*Source passage:*
The general perception of those that emigrate is that they said goodbye to their country of birth by shedding a tear or two while maintaining a positive outlook based on the promise their destination presents.

However, there appears to be a different, more psychological effect on those “survivors” that stay behind, which is associated with repeated intentional organizational restructuring (laying off lots of employees), called The Survivor Syndrome:

The fundamental problem with corporate restructuring as it is practised today – as an ongoing strategy even in profitable times, rather than as an emergency move – is that it is based on a flawed vision of what makes people and organizations work well. Excessive downsizing experiences create a new psycho-social problem: the “survivor syndrome”

The mentally affected “survivors” are those that are left behind (captured). Those that are left behind have to decide to either identify with the new company, or to lower their participation (withdraw).

In summary: those that say goodbye are better off than those that will be forced to “re-identify” with the transformed organization.

People that followed the spectacular decline of the South African Government Power Utility (Eskom) will recall that thousands of white employees were laid off to make space for black employees. Those that left were almost thankful, while those that stayed behind had to endure the subsequent decline. That this is really tearful was demonstrated by the newly appointed white Afrikaner engineer tasked to fix it:

He becomes almost emotional.

“My father, a former Eskom employee, taught me there’s something you never get back if you throw it away: your word. Your integrity.

“People think we accept things like these, that we just take it easy peasy. But you won’t believe the emotional impact it has on our leadership corps when we are unable to carry out our mandate.

“I saw tears in peoples’ eyes when we said: Stage 6 loadshedding. I promise you, tears. I’m getting emotional just talking about it.

Eskom is captured. That’s all. It’s hard to find the right words. Since returning, I’ve realised that greed is an untreatable disease. I’m now working with the Special Investigative Unit. The capture runs right through the entire organisation, not just the leadership. It also doesn’t help when you work with unethical contractors and suppliers. It’s a cancer, and you have to cut it out.”

It is obvious that this engineer has not “identified” with the new “captured” and cancerous organization. His pride (on the other hand) will not make him leave or emigrate so he is literally faced with the impossible task of cutting out metastasized cancer. The only thing left to keep his integrity is to cry, literally.

Another example of this psycho-social state emerging over the last twenty-five years is the death of Afrikaner culture.  After the appointment of Nelson Mandela as President, hundreds of thousands Afrikaners emigrated to other Western oriented countries. During this process the most popular Afrikaner (protestant) Church almost went bankrupt. This caused them (first of all) to “identify” with the new government (and secondly) to embark on transforming itself to suit the new Master.

*Instructions for the task:* Please edit the stretch from "The mentally affected" through "the transformed organization." of the survivor syndrome passage, replacing "withdraw" with "retreat".

*Dataset records:*
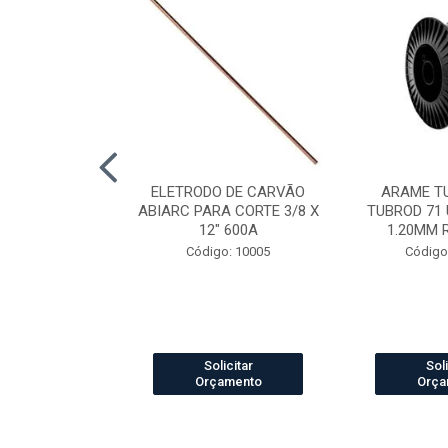
LDA MIG/MAG
ELETRODO DE CARVÃO
ARAME T
CH 360 3.0MT
ABIARC PARA CORTE 3/8 X
TUBROD 71 
12" 600A
1.20MM 
o: 84012
Código: 10005
Código
icitar
Solicitar
Soli
amento
Orçamento
Orça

*Exercise output:*
The mentally affected “survivors” are those that are left behind (captured). Those that are left behind have to decide to either identify with the new company, or to lower their participation (retreat).

In summary: those that say goodbye are better off than those that will be forced to “re-identify” with the transformed organization.